En mai1923, Ponge perd son père, à qui il était profondément lié, et dont on peut penser qu’il fournissait la figure primitive du destinataire par excellence de son œuvre. « Le premier dédicataire et vrai lecteur de Ponge a disparu » écrit Jean-Marie Gleize, « non sans avoir tenu en main les épreuves des "Trois satires" qui devaient paraître peu après.»109 Quelques semaines après cette disparition, le 30 juin 1923, a lieu l’épisode que Ponge appellera plus tard sa « fugue »110. Au lieu de se rendre à son travail (il occupait alors un poste provisoire chez Gallimard, où son absence causera de vives inquiétudes), il prend le train pour Fontainebleau et, assis sur un banc, en pleine nuit, il compose le poème sur la mort de son père qu’est « La Famille du sage ». Ce texte sera publié par la N.R.F. en septembre 1926. Plus tard Ponge le placera en tête du premier tome de son Grand Recueil, donc en quelque sorte en tête de son œuvre, faisant de ce « poème liminaire sur la mort de [s]on père (…) une espèce de dédicace générale de [s]on œuvre à [s]on père » (EPS, 66). On note aussi que dans ce texte, devant la figure du père mort – qui n’a pas fini de hanter l’œuvre – (« Tu étais froid, sous un seul drap, voilé »), c’est le silence qui préside (silence dont la tentation se maintiendra durablement) : « Egale en nous coulait une eau en silence du cou sans cesse dans le dos » (L, I, 447). C’est le moment où Ponge se sent menacé de devenir fou et en fait part à Paulhan. « De même », souligne Jean-Marie Gleize,
‘que pour lui la naissance à l’écriture aura été conquise sur l’expérience de l’aphasie, de même la naissance à la littérature (à l’objectivation de l’écriture par la publication) aura eu affaire à l’expérience de la mort, et à la proximité de la folie111.’Autre conséquence de la disparition du père : Paulhan se trouve amené à le remplacer, dans une certaine mesure, et se voit revêtu par Ponge d’une partie de l’autorité paternelle. Il sera en tout cas le dédicataire du premier ouvrage de Ponge, Douze petits écrits.

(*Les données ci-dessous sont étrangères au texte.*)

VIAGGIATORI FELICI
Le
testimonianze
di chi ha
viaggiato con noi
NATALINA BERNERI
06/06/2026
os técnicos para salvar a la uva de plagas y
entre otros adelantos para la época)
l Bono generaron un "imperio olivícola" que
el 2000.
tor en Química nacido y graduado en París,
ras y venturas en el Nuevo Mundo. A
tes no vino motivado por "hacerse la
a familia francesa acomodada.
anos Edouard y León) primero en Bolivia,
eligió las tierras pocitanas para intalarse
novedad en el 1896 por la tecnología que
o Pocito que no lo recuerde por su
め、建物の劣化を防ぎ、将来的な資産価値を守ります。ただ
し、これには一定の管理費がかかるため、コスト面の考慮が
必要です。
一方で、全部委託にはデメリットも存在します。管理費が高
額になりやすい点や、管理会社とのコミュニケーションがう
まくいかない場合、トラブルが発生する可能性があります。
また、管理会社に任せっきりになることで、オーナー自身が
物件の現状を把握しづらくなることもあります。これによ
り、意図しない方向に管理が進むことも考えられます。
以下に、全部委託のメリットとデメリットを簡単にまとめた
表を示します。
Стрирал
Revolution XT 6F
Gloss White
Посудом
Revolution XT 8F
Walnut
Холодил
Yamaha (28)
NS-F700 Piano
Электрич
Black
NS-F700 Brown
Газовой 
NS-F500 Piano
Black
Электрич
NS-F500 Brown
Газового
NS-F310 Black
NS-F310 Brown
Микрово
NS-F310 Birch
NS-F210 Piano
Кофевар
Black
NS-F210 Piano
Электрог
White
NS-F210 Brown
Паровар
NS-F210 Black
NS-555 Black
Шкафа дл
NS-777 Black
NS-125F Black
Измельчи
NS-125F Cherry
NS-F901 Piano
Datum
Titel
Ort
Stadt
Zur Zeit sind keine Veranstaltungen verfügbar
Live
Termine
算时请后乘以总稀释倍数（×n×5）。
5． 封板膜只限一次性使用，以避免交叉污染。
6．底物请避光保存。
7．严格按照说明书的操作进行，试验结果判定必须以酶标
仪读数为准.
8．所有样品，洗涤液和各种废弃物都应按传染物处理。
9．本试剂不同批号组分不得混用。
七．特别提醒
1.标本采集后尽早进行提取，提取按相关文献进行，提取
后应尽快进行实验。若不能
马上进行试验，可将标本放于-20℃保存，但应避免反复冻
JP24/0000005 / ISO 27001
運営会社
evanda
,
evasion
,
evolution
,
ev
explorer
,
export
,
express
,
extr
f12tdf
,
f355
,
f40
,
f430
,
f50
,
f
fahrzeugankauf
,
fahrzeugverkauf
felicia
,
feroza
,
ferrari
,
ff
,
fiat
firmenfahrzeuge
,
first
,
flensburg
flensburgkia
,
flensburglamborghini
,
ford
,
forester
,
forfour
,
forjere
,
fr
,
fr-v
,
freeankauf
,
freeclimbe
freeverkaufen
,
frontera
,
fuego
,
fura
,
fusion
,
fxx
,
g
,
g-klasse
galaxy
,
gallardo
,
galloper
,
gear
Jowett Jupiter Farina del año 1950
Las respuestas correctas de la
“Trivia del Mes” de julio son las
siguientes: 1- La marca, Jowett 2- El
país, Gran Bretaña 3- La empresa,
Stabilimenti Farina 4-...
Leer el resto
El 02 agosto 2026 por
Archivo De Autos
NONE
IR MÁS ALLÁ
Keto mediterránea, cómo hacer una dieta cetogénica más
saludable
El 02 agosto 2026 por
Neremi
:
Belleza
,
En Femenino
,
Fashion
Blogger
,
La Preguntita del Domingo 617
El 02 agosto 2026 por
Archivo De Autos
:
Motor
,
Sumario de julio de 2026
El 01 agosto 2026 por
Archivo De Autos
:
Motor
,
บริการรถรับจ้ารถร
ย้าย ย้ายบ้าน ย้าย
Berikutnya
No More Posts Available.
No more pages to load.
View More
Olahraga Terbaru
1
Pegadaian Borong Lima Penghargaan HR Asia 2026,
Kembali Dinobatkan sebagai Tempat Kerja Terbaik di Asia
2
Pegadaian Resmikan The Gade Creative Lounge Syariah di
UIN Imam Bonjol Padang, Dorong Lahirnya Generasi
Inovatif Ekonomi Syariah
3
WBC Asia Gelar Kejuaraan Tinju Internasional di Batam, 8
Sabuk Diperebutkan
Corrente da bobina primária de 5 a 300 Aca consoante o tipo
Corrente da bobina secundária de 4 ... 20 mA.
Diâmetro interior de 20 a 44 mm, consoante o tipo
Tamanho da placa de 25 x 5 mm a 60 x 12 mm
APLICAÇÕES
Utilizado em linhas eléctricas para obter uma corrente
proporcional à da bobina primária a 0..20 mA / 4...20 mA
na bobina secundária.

Je cite ici l’analyse que donne Michel Collot des effets de la mort du père sur la relation de Ponge au langage:
‘Cette disparition bouleverse Ponge au point qu’il craint un moment de devenir fou. Elle altère en tout cas profondément sa relation au langage. Quelles que soient les difficultés que lui avait procurées jusqu’alors son usage social, Ponge avait gardé dans le langage une confiance que garantissait la caution paternelle. (…) Le retrait de cette vivante référence livre Ponge au « silence » et à l’arbitraire du signe ; il ne voit plus dans le langage qu’une illusion, qui ne saurait lui masquer le néant. Les mots sont devenus lettre morte 112. ’Il semble en effet que le drame de l’expression se déclare en grande partie sous l’effet d’un flottement du sens, que rien ne vient plus désormais garantir. La parole ne se trouve plus articulée ni à l’expression (le rapport mot-pensée vacille totalement) ni à la communication : le sentiment d’impossibilité à se faire entendre, à être « compris » devient prégnant.
J.M. Gleize, Francis Ponge, op. cit. p. 33.
Dans une lette à Paulhan, datée du 30 juin 1943, il écrira : « Vingt ans aujourd’hui de ma fugue, – et d’ailleurs de tout le reste » (Corr. I, 285, p. 295).
J. M. Gleize, Francis Ponge, op. cit. p. 33-34.
Michel Collot, Francis Ponge entre mots et choses, op. cit., p. 30.